More or less original question was:

Why am I doing all this?
Well, i want to show the his ip to player with the server, so that he
can

tell his “opponent” where he has to connect to.
But showing him 127.0.0.1 is a little bit senseless… :wink:

In the above i assume ‘his’ means server.

Maybe it’s a server, maybe not. Could be a peer to peer system. By ‘his’,
I think he means exactly that, a person he wants to play against (or with?
Don’t know anything about the game so can’t really say). So he’s refering
to another human being, and not really a computer.

The only question remains is - how you are going to tell anything to
player if
he is not connected to you.

If he had connected to you, then he already knows your IP address.

So where’s the point?

You are assuming that ‘tell’ refers only to his game code communicating with
his opponent’s computer. However, that’s completely wrong I’m sure.
There’s many ways he could ‘tell’ his opponent where he has to connect to,
including IRC, ICQ, email, a telephone call, etc. Watch out for those
assumptions! :slight_smile:

-Jason

----- Original Message -----
From: lxnt@caravan.ru (Alexander Sabourenkov)
To:
Sent: Thursday, March 21, 2002 7:37 AM
Subject: Re: [SDL] SDLnet: get my own IP

At 14:08 3/21/2002 +0100, you wrote:

But china format is the right :

with YYYY/MM/DD, you can compare date with a simple string comparaison so
sorting date is only a matter of alphabetical sort …
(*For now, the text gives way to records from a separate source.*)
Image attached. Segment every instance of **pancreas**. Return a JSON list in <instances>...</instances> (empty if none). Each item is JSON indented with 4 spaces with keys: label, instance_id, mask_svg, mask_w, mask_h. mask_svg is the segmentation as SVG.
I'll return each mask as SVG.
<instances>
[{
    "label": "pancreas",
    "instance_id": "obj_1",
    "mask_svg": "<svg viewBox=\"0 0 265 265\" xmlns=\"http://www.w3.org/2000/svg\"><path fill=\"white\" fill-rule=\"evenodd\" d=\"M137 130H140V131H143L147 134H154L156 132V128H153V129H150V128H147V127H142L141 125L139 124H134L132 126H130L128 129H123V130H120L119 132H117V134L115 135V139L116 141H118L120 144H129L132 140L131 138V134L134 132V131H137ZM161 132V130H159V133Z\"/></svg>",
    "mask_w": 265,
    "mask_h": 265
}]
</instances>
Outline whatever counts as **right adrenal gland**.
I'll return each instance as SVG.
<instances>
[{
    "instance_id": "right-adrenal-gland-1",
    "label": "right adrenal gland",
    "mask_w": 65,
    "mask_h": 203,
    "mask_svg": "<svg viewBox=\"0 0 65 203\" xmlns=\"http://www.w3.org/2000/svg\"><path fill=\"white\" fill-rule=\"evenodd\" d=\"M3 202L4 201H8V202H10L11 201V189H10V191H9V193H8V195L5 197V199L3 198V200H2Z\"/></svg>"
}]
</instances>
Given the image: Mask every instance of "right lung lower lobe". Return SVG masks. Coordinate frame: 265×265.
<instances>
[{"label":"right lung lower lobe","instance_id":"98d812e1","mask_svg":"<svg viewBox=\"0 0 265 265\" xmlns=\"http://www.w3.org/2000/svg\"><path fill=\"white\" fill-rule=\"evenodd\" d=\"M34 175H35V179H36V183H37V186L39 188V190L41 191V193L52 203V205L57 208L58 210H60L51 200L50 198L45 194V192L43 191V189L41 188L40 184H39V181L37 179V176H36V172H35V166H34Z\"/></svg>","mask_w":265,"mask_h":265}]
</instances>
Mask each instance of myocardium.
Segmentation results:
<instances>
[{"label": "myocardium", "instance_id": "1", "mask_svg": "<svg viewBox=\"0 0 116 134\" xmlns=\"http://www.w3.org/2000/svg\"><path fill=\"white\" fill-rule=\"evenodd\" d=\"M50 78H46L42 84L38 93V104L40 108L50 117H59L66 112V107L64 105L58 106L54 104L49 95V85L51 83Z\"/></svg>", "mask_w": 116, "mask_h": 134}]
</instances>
Oow I didn’t say that the European format is the ‘right’ format,
only that DD/MM/YYYY is bullocks. I actually prefer DD ABC YYYY
personally :wink:

Regards,
Dimitri

You are assuming that ‘tell’ refers only to his game code communicating with
his opponent’s computer. However, that’s completely wrong I’m sure.
There’s many ways he could ‘tell’ his opponent where he has to connect to,
including IRC, ICQ, email, a telephone call, etc. Watch out for those
assumptions! :slight_smile:

Well, he states pretty clear that he wants “to show the his ip to player with the server”.

Can’t really imagine his server telling anything anyone w/o IP connectivity :).

I may have misread the post and he means client software telling its own IP to the
server, but that’s also utterly pointless, as server always can figure out the peer’s
address - that’s what src field is for in the IP packets after all.

And use of word ‘server’ excludes peer-to-peer stuff, for me at least.

Anyway this issue needs further clarification.

Daniel, if you’re still interested, please tell us more of what you are trying to do.

./lxnt

| >You are assuming that ‘tell’ refers only to his game code communicating
| >with
| >his opponent’s computer. However, that’s completely wrong I’m sure.
| >There’s many ways he could ‘tell’ his opponent where he has to connect to,
| >including IRC, ICQ, email, a telephone call, etc. Watch out for those
| >assumptions! :slight_smile:
|
|
| Well, he states pretty clear that he wants “to show the his ip to player
| with the server”.
|
| Can’t really imagine his server telling anything anyone w/o IP connectivity
| :).

The way I read it is the following:

The game runs in two modes : “client” and “server”.
You designate one PC to be a “server”.
All other PCs that want to take part in the game are “clients”.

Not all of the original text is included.